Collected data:
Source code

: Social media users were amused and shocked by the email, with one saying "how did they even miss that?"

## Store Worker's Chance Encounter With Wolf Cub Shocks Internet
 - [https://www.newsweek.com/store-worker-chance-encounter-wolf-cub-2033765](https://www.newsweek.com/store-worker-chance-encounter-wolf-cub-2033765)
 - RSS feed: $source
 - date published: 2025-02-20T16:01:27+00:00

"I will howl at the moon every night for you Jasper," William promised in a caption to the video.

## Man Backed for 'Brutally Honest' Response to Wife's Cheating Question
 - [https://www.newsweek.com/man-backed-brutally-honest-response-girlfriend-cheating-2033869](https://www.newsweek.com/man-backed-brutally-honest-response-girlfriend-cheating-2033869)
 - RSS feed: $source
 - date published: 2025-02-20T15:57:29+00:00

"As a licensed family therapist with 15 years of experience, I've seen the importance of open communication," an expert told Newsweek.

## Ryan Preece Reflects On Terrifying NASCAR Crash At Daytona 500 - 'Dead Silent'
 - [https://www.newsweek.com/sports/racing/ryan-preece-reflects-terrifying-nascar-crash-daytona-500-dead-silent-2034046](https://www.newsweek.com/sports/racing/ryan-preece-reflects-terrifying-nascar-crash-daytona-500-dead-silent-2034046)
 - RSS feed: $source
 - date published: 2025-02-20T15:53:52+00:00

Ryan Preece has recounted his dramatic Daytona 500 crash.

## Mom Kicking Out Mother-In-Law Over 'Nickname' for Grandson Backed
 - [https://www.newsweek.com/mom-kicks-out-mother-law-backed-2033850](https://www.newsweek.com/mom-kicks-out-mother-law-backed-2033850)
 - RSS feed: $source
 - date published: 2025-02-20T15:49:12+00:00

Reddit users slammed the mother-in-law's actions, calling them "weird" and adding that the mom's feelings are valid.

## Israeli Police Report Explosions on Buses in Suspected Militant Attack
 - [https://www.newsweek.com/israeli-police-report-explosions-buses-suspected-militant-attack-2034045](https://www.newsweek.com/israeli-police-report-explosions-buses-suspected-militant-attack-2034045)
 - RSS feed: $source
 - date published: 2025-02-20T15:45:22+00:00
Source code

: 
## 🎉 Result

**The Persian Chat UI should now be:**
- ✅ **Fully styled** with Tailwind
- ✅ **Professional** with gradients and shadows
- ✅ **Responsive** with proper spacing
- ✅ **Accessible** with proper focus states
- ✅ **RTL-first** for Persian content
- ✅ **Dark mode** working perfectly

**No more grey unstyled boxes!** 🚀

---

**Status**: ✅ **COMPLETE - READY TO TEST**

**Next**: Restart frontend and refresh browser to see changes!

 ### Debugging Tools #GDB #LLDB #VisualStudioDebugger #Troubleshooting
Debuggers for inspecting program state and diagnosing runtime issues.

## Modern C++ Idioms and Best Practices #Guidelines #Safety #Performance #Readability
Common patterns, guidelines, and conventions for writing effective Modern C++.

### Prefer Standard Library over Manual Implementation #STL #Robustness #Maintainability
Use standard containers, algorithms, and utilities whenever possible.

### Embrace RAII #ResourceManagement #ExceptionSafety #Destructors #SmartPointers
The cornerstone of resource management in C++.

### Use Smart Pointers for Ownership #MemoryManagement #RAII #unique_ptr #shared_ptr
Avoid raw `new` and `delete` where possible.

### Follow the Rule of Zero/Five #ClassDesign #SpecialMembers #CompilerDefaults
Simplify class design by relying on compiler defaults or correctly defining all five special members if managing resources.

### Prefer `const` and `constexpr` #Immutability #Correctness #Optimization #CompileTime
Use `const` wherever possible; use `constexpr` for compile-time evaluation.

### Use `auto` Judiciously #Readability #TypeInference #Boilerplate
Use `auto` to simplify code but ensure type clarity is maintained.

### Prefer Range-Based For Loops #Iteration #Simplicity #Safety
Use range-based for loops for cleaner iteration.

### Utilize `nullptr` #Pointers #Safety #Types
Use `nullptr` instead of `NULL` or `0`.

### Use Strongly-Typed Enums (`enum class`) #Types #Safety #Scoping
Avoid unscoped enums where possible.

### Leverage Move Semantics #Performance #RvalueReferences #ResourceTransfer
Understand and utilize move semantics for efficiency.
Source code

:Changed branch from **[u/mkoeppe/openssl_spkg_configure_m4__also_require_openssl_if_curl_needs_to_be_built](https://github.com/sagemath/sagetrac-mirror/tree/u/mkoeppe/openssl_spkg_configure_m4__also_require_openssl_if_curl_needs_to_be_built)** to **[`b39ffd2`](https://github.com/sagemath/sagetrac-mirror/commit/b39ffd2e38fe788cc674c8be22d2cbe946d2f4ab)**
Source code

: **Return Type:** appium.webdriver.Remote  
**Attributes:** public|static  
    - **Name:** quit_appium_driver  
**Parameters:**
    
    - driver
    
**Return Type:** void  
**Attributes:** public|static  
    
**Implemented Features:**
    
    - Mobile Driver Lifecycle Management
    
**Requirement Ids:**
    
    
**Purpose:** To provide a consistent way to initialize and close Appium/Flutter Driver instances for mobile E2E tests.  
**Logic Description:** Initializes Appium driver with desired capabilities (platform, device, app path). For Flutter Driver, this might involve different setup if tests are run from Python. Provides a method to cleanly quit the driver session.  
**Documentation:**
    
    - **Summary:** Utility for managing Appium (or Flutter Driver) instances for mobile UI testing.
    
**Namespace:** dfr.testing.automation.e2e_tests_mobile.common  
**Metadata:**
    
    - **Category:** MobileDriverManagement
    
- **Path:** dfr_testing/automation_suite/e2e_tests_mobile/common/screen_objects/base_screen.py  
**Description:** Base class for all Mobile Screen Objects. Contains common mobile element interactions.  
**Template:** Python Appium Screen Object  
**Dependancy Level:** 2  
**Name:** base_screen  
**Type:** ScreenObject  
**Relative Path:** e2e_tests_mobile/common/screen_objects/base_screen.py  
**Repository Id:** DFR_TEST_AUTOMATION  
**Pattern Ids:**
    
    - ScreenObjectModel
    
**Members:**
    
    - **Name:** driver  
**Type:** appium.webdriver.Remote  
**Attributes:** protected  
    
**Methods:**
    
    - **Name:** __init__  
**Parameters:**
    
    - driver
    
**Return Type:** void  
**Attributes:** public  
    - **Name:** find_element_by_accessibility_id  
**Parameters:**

### Work task
Among the lines above, find those that contain the word "published" and copy them.

### Response for this exercise
 - date published: 2025-02-20T16:01:27+00:00
 - date published: 2025-02-20T15:57:29+00:00
 - date published: 2025-02-20T15:53:52+00:00
 - date published: 2025-02-20T15:49:12+00:00
 - date published: 2025-02-20T15:45:22+00:00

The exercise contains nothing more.